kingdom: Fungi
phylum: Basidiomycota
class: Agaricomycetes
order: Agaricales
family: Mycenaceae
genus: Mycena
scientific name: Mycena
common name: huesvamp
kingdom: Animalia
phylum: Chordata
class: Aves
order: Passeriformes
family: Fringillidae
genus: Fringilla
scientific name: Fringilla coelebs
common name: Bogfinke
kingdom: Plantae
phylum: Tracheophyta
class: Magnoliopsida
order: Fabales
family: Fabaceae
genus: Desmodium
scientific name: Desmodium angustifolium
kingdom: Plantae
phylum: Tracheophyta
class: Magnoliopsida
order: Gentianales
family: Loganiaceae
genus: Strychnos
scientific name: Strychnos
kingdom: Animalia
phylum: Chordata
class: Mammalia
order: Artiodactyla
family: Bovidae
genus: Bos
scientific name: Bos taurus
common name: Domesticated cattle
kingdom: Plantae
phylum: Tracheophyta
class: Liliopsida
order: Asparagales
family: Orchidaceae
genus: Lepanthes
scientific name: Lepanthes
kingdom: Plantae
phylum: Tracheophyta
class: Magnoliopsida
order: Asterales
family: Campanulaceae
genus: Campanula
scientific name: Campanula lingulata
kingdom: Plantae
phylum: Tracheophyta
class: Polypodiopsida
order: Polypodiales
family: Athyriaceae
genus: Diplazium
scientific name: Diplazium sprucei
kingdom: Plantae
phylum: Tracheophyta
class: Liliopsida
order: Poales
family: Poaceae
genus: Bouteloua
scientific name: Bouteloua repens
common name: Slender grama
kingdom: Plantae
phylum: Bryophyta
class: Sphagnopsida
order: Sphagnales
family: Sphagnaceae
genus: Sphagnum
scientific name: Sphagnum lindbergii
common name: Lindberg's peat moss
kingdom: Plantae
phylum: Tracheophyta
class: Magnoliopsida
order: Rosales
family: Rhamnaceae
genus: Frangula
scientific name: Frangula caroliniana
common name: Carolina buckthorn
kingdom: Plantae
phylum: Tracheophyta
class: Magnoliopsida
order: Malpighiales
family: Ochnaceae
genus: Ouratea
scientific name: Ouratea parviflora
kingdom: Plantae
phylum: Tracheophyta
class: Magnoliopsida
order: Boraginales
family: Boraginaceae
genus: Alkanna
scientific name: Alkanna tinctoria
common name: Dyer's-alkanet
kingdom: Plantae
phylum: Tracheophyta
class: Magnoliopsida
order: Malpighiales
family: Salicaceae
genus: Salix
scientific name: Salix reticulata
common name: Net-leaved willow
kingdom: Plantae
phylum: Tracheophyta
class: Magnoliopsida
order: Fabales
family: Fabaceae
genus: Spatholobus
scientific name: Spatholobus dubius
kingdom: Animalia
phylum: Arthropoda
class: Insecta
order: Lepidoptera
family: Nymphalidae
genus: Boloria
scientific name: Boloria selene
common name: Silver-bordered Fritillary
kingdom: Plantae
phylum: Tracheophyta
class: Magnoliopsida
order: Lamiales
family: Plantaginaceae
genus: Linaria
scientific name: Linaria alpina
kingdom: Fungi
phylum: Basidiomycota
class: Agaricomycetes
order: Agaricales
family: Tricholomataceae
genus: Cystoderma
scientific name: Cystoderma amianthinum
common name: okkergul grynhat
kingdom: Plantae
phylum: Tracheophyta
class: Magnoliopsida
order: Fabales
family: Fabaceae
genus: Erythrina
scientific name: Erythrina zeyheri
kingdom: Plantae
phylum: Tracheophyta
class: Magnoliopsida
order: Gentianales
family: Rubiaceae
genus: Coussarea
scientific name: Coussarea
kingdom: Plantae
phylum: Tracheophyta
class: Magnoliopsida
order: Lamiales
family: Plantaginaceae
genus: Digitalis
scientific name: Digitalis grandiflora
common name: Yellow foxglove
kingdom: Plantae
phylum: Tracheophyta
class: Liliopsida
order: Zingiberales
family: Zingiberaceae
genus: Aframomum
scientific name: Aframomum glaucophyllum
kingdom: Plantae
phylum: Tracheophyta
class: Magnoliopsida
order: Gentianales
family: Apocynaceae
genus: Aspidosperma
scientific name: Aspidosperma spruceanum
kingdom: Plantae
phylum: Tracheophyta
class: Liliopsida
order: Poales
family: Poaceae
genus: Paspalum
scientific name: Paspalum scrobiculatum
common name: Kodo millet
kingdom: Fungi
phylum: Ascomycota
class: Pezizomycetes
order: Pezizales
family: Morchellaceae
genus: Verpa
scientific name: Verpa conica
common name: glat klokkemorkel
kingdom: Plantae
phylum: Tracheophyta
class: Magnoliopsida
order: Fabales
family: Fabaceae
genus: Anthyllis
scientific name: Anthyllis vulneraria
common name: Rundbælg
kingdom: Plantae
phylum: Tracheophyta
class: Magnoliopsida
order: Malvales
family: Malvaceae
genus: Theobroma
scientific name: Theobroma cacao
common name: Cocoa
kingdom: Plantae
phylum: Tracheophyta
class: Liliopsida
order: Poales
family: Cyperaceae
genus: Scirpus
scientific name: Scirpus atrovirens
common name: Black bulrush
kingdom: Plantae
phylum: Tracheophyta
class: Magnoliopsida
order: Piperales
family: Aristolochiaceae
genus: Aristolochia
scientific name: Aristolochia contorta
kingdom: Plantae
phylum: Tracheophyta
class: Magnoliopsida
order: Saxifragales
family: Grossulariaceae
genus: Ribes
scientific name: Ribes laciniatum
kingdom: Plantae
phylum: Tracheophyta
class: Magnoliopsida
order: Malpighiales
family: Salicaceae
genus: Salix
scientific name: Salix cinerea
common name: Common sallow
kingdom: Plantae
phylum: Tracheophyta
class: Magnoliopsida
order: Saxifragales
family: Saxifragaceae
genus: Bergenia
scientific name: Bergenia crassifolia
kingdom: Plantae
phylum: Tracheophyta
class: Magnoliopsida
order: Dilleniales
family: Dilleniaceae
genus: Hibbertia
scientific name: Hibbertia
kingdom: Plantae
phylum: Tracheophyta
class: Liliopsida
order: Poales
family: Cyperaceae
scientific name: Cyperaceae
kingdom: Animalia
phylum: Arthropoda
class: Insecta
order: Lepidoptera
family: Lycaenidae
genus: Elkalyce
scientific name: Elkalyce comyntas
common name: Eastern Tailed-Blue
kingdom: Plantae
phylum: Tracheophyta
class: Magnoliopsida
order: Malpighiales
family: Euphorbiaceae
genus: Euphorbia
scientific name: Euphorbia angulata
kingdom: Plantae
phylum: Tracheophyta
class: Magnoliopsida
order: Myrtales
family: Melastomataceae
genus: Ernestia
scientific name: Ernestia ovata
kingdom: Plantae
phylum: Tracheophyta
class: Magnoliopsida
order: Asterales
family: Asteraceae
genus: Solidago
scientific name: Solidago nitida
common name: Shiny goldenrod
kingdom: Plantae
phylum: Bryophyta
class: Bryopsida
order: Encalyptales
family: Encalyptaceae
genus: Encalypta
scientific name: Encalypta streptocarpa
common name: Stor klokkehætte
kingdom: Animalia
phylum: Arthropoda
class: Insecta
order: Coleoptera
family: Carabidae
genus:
****
*Written request*
Rewrite all of the lines above, changing every "common name" to "vernacular name" and leaving everything else as it is.

*Reply*
kingdom: Fungi
phylum: Basidiomycota
class: Agaricomycetes
order: Agaricales
family: Mycenaceae
genus: Mycena
scientific name: Mycena
vernacular name: huesvamp
kingdom: Animalia
phylum: Chordata
class: Aves
order: Passeriformes
family: Fringillidae
genus: Fringilla
scientific name: Fringilla coelebs
vernacular name: Bogfinke
kingdom: Plantae
phylum: Tracheophyta
class: Magnoliopsida
order: Fabales
family: Fabaceae
genus: Desmodium
scientific name: Desmodium angustifolium
kingdom: Plantae
phylum: Tracheophyta
class: Magnoliopsida
order: Gentianales
family: Loganiaceae
genus: Strychnos
scientific name: Strychnos
kingdom: Animalia
phylum: Chordata
class: Mammalia
order: Artiodactyla
family: Bovidae
genus: Bos
scientific name: Bos taurus
vernacular name: Domesticated cattle
kingdom: Plantae
phylum: Tracheophyta
class: Liliopsida
order: Asparagales
family: Orchidaceae
genus: Lepanthes
scientific name: Lepanthes
kingdom: Plantae
phylum: Tracheophyta
class: Magnoliopsida
order: Asterales
family: Campanulaceae
genus: Campanula
scientific name: Campanula lingulata
kingdom: Plantae
phylum: Tracheophyta
class: Polypodiopsida
order: Polypodiales
family: Athyriaceae
genus: Diplazium
scientific name: Diplazium sprucei
kingdom: Plantae
phylum: Tracheophyta
class: Liliopsida
order: Poales
family: Poaceae
genus: Bouteloua
scientific name: Bouteloua repens
vernacular name: Slender grama
kingdom: Plantae
phylum: Bryophyta
class: Sphagnopsida
order: Sphagnales
family: Sphagnaceae
genus: Sphagnum
scientific name: Sphagnum lindbergii
vernacular name: Lindberg's peat moss
kingdom: Plantae
phylum: Tracheophyta
class: Magnoliopsida
order: Rosales
family: Rhamnaceae
genus: Frangula
scientific name: Frangula caroliniana
vernacular name: Carolina buckthorn
kingdom: Plantae
phylum: Tracheophyta
class: Magnoliopsida
order: Malpighiales
family: Ochnaceae
genus: Ouratea
scientific name: Ouratea parviflora
kingdom: Plantae
phylum: Tracheophyta
class: Magnoliopsida
order: Boraginales
family: Boraginaceae
genus: Alkanna
scientific name: Alkanna tinctoria
vernacular name: Dyer's-alkanet
kingdom: Plantae
phylum: Tracheophyta
class: Magnoliopsida
order: Malpighiales
family: Salicaceae
genus: Salix
scientific name: Salix reticulata
vernacular name: Net-leaved willow
kingdom: Plantae
phylum: Tracheophyta
class: Magnoliopsida
order: Fabales
family: Fabaceae
genus: Spatholobus
scientific name: Spatholobus dubius
kingdom: Animalia
phylum: Arthropoda
class: Insecta
order: Lepidoptera
family: Nymphalidae
genus: Boloria
scientific name: Boloria selene
vernacular name: Silver-bordered Fritillary
kingdom: Plantae
phylum: Tracheophyta
class: Magnoliopsida
order: Lamiales
family: Plantaginaceae
genus: Linaria
scientific name: Linaria alpina
kingdom: Fungi
phylum: Basidiomycota
class: Agaricomycetes
order: Agaricales
family: Tricholomataceae
genus: Cystoderma
scientific name: Cystoderma amianthinum
vernacular name: okkergul grynhat
kingdom: Plantae
phylum: Tracheophyta
class: Magnoliopsida
order: Fabales
family: Fabaceae
genus: Erythrina
scientific name: Erythrina zeyheri
kingdom: Plantae
phylum: Tracheophyta
class: Magnoliopsida
order: Gentianales
family: Rubiaceae
genus: Coussarea
scientific name: Coussarea
kingdom: Plantae
phylum: Tracheophyta
class: Magnoliopsida
order: Lamiales
family: Plantaginaceae
genus: Digitalis
scientific name: Digitalis grandiflora
vernacular name: Yellow foxglove
kingdom: Plantae
phylum: Tracheophyta
class: Liliopsida
order: Zingiberales
family: Zingiberaceae
genus: Aframomum
scientific name: Aframomum glaucophyllum
kingdom: Plantae
phylum: Tracheophyta
class: Magnoliopsida
order: Gentianales
family: Apocynaceae
genus: Aspidosperma
scientific name: Aspidosperma spruceanum
kingdom: Plantae
phylum: Tracheophyta
class: Liliopsida
order: Poales
family: Poaceae
genus: Paspalum
scientific name: Paspalum scrobiculatum
vernacular name: Kodo millet
kingdom: Fungi
phylum: Ascomycota
class: Pezizomycetes
order: Pezizales
family: Morchellaceae
genus: Verpa
scientific name: Verpa conica
vernacular name: glat klokkemorkel
kingdom: Plantae
phylum: Tracheophyta
class: Magnoliopsida
order: Fabales
family: Fabaceae
genus: Anthyllis
scientific name: Anthyllis vulneraria
vernacular name: Rundbælg
kingdom: Plantae
phylum: Tracheophyta
class: Magnoliopsida
order: Malvales
family: Malvaceae
genus: Theobroma
scientific name: Theobroma cacao
vernacular name: Cocoa
kingdom: Plantae
phylum: Tracheophyta
class: Liliopsida
order: Poales
family: Cyperaceae
genus: Scirpus
scientific name: Scirpus atrovirens
vernacular name: Black bulrush
kingdom: Plantae
phylum: Tracheophyta
class: Magnoliopsida
order: Piperales
family: Aristolochiaceae
genus: Aristolochia
scientific name: Aristolochia contorta
kingdom: Plantae
phylum: Tracheophyta
class: Magnoliopsida
order: Saxifragales
family: Grossulariaceae
genus: Ribes
scientific name: Ribes laciniatum
kingdom: Plantae
phylum: Tracheophyta
class: Magnoliopsida
order: Malpighiales
family: Salicaceae
genus: Salix
scientific name: Salix cinerea
vernacular name: Common sallow
kingdom: Plantae
phylum: Tracheophyta
class: Magnoliopsida
order: Saxifragales
family: Saxifragaceae
genus: Bergenia
scientific name: Bergenia crassifolia
kingdom: Plantae
phylum: Tracheophyta
class: Magnoliopsida
order: Dilleniales
family: Dilleniaceae
genus: Hibbertia
scientific name: Hibbertia
kingdom: Plantae
phylum: Tracheophyta
class: Liliopsida
order: Poales
family: Cyperaceae
scientific name: Cyperaceae
kingdom: Animalia
phylum: Arthropoda
class: Insecta
order: Lepidoptera
family: Lycaenidae
genus: Elkalyce
scientific name: Elkalyce comyntas
vernacular name: Eastern Tailed-Blue
kingdom: Plantae
phylum: Tracheophyta
class: Magnoliopsida
order: Malpighiales
family: Euphorbiaceae
genus: Euphorbia
scientific name: Euphorbia angulata
kingdom: Plantae
phylum: Tracheophyta
class: Magnoliopsida
order: Myrtales
family: Melastomataceae
genus: Ernestia
scientific name: Ernestia ovata
kingdom: Plantae
phylum: Tracheophyta
class: Magnoliopsida
order: Asterales
family: Asteraceae
genus: Solidago
scientific name: Solidago nitida
vernacular name: Shiny goldenrod
kingdom: Plantae
phylum: Bryophyta
class: Bryopsida
order: Encalyptales
family: Encalyptaceae
genus: Encalypta
scientific name: Encalypta streptocarpa
vernacular name: Stor klokkehætte
kingdom: Animalia
phylum: Arthropoda
class: Insecta
order: Coleoptera
family: Carabidae
genus:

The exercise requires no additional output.